A freak wave caused a boat on a whale-watching trip to capsize as passengers crowded to one side of the top deck, investigators told the Guardian. Five Britons were killed when the vessel sank off Vancouver Island in British Columbia.
Marc Andre Poisson, director of marine investigations for the Canadian Transportation Safety Board (TSB), told a news conference on Wednesday, October 28, that the position of most people who were watching sea lions at the side of the boat would have "raised the centre of gravity", affecting the boat's stability.
He said that after questioning some of the 21 survivors, including three crew, "We also know that the sea conditions were such that a wave approached from the starboard quarter, that's the right of the vessel … we know that the vessel broached and then capsized."

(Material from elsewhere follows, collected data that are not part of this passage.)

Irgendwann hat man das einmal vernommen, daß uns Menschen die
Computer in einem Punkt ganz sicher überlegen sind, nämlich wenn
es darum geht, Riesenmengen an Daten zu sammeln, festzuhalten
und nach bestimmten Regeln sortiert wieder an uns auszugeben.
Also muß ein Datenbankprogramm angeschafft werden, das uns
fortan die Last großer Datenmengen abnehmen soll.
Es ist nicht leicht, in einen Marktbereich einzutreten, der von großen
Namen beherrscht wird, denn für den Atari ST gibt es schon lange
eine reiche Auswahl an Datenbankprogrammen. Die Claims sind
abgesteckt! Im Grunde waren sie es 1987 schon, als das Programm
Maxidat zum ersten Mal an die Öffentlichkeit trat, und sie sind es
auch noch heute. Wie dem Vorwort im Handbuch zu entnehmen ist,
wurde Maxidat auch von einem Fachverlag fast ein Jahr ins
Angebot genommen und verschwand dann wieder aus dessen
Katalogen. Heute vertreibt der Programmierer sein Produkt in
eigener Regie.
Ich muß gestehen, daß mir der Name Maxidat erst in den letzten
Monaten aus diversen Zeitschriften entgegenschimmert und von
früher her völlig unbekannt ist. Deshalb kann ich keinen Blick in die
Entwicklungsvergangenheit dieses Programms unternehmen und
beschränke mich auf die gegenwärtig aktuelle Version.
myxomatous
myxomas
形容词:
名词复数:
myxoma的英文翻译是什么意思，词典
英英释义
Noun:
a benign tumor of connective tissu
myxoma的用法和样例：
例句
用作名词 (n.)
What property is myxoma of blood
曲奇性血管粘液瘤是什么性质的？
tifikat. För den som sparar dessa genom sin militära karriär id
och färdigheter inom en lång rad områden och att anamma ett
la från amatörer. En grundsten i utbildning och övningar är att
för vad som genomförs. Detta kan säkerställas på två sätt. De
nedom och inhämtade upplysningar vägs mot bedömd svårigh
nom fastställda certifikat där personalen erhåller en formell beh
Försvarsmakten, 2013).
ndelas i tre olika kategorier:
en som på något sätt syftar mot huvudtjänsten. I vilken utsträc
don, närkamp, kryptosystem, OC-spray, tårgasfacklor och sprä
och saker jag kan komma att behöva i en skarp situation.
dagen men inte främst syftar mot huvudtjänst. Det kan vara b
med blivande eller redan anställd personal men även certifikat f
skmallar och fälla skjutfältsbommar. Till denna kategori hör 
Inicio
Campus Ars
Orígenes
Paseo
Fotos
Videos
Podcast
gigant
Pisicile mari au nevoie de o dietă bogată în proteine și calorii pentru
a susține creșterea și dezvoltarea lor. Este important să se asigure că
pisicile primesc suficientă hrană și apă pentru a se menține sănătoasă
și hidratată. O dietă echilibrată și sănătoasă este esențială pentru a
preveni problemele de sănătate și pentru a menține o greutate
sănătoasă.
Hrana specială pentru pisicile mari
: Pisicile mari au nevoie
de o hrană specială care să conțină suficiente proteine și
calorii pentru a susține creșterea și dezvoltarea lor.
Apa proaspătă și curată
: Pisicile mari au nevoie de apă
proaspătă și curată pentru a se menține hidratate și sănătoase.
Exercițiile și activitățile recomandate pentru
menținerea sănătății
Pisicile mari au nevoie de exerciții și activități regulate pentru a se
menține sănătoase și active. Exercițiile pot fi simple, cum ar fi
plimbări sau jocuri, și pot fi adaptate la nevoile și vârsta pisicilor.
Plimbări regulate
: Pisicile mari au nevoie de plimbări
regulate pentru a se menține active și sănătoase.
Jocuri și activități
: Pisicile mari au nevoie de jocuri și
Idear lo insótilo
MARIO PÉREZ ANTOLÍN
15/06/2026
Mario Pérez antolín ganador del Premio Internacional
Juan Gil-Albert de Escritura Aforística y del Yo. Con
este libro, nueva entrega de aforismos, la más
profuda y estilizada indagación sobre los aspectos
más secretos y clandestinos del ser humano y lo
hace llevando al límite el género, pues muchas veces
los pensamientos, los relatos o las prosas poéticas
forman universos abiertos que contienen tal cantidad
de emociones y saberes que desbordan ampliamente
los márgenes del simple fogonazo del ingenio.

The TSB said it would examine the vessel to find "stability information at the time of its construction, and examining any modifications that have been made since its initial construction that may have affected its stability".
The five people who died had been on the upper deck of the boat which sank near Tofino on Sunday, October 26, and had not been wearing life jackets, regional coroner Matt Brown told reporters.
They have been named as David Thomas, 50, and his son Stephen, 17, both from Swindon.
Other British fatalities were Nigel Hooker, 63, from Southampton, Salford-born Jack Slater, 76, who lived in Canada, and Katie Taylor, 29, from Litchfield, Staffordshire, who was also living in Canada. A 27-year-old Australian man who was on the boat with his girlfriend remains missing.
Canadian legislation does not currently require passengers to wear life jackets in that area on that model of boat, said Brown.
"Life jackets were on board. I believe that this vessel can occupy up to 50 individuals. There were 27 on board and there were life jackets available for all of them," he said.
The premier of British Columbia, Christy Clark, visited Tofino on Tuesday and praised the rescue efforts of fishermen from the Ahoushat First Nations community, a few miles north. "More lives would have been lost if not for the Ahoushat First Nation. We're all incredibly grateful," she said.
Though there was not time for a distress call to be made over the radio, a member of the crew found a distress flare in the water, which was spotted by an Ahousat fishing vessel, which raised the alarm over the radio, and went to rescue survivors. Rescue boats also set off from Tofino.
Bosses at Jamie's Whaling Station and Adventure Centre said the skipper of the vessel had been taking whale-watching expeditions for 20 years. Company owner James Bray said those on board the boat were not required to wear life jackets as the boat had enclosed compartments which could be difficult to exit in the event of an emergency.